**输出内容**: 逐行打印下面的全部资料，每一行都须与原文完全一致。

**资料**:
■ ■ ■ ■

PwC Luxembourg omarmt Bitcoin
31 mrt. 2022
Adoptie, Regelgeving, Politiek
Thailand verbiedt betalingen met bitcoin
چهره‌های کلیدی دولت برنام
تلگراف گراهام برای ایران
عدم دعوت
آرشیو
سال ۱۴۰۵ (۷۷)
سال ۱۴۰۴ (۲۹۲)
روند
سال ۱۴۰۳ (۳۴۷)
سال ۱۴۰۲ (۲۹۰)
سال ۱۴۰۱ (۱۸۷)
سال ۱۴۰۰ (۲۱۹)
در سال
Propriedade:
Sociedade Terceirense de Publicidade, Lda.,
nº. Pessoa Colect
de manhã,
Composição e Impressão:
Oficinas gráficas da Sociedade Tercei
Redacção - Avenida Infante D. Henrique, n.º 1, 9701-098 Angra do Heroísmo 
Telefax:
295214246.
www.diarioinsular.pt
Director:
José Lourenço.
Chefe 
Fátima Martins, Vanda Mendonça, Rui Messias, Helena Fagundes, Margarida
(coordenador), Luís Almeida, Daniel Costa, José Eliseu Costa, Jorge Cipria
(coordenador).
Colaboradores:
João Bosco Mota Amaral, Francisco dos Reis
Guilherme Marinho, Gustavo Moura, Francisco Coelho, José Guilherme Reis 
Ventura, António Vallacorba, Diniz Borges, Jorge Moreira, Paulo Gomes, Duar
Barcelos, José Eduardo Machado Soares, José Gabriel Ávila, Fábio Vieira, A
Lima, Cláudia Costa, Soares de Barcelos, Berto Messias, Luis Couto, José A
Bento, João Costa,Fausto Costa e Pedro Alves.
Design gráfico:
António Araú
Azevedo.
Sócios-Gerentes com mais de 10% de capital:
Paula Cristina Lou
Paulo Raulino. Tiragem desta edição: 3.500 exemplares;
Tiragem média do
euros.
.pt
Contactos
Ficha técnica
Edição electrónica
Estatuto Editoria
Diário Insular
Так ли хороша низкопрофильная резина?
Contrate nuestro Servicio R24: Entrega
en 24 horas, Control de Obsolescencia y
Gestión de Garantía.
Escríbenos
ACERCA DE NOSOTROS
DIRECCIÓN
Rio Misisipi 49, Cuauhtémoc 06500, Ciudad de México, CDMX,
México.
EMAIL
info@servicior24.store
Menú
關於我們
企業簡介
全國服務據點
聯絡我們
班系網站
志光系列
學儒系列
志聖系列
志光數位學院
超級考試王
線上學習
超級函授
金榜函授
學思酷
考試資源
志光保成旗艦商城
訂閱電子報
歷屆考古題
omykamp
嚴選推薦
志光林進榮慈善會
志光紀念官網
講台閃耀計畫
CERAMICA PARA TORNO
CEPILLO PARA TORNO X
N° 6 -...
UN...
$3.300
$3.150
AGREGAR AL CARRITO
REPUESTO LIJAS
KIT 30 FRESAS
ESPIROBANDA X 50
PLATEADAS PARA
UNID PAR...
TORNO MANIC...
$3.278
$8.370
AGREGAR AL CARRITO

■ ■ ■ ■

**练习结果**:
PwC Luxembourg omarmt Bitcoin
31 mrt. 2022
Adoptie, Regelgeving, Politiek
Thailand verbiedt betalingen met bitcoin
چهره‌های کلیدی دولت برنام
تلگراف گراهام برای ایران
عدم دعوت
آرشیو
سال ۱۴۰۵ (۷۷)
سال ۱۴۰۴ (۲۹۲)
روند
سال ۱۴۰۳ (۳۴۷)
سال ۱۴۰۲ (۲۹۰)
سال ۱۴۰۱ (۱۸۷)
سال ۱۴۰۰ (۲۱۹)
در سال
Propriedade:
Sociedade Terceirense de Publicidade, Lda.,
nº. Pessoa Colect
de manhã,
Composição e Impressão:
Oficinas gráficas da Sociedade Tercei
Redacção - Avenida Infante D. Henrique, n.º 1, 9701-098 Angra do Heroísmo 
Telefax:
295214246.
www.diarioinsular.pt
Director:
José Lourenço.
Chefe 
Fátima Martins, Vanda Mendonça, Rui Messias, Helena Fagundes, Margarida
(coordenador), Luís Almeida, Daniel Costa, José Eliseu Costa, Jorge Cipria
(coordenador).
Colaboradores:
João Bosco Mota Amaral, Francisco dos Reis
Guilherme Marinho, Gustavo Moura, Francisco Coelho, José Guilherme Reis 
Ventura, António Vallacorba, Diniz Borges, Jorge Moreira, Paulo Gomes, Duar
Barcelos, José Eduardo Machado Soares, José Gabriel Ávila, Fábio Vieira, A
Lima, Cláudia Costa, Soares de Barcelos, Berto Messias, Luis Couto, José A
Bento, João Costa,Fausto Costa e Pedro Alves.
Design gráfico:
António Araú
Azevedo.
Sócios-Gerentes com mais de 10% de capital:
Paula Cristina Lou
Paulo Raulino. Tiragem desta edição: 3.500 exemplares;
Tiragem média do
euros.
.pt
Contactos
Ficha técnica
Edição electrónica
Estatuto Editoria
Diário Insular
Так ли хороша низкопрофильная резина?
Contrate nuestro Servicio R24: Entrega
en 24 horas, Control de Obsolescencia y
Gestión de Garantía.
Escríbenos
ACERCA DE NOSOTROS
DIRECCIÓN
Rio Misisipi 49, Cuauhtémoc 06500, Ciudad de México, CDMX,
México.
EMAIL
info@servicior24.store
Menú
關於我們
企業簡介
全國服務據點
聯絡我們
班系網站
志光系列
學儒系列
志聖系列
志光數位學院
超級考試王
線上學習
超級函授
金榜函授
學思酷
考試資源
志光保成旗艦商城
訂閱電子報
歷屆考古題
omykamp
嚴選推薦
志光林進榮慈善會
志光紀念官網
講台閃耀計畫
CERAMICA PARA TORNO
CEPILLO PARA TORNO X
N° 6 -...
UN...
$3.300
$3.150
AGREGAR AL CARRITO
REPUESTO LIJAS
KIT 30 FRESAS
ESPIROBANDA X 50
PLATEADAS PARA
UNID PAR...
TORNO MANIC...
$3.278
$8.370
AGREGAR AL CARRITO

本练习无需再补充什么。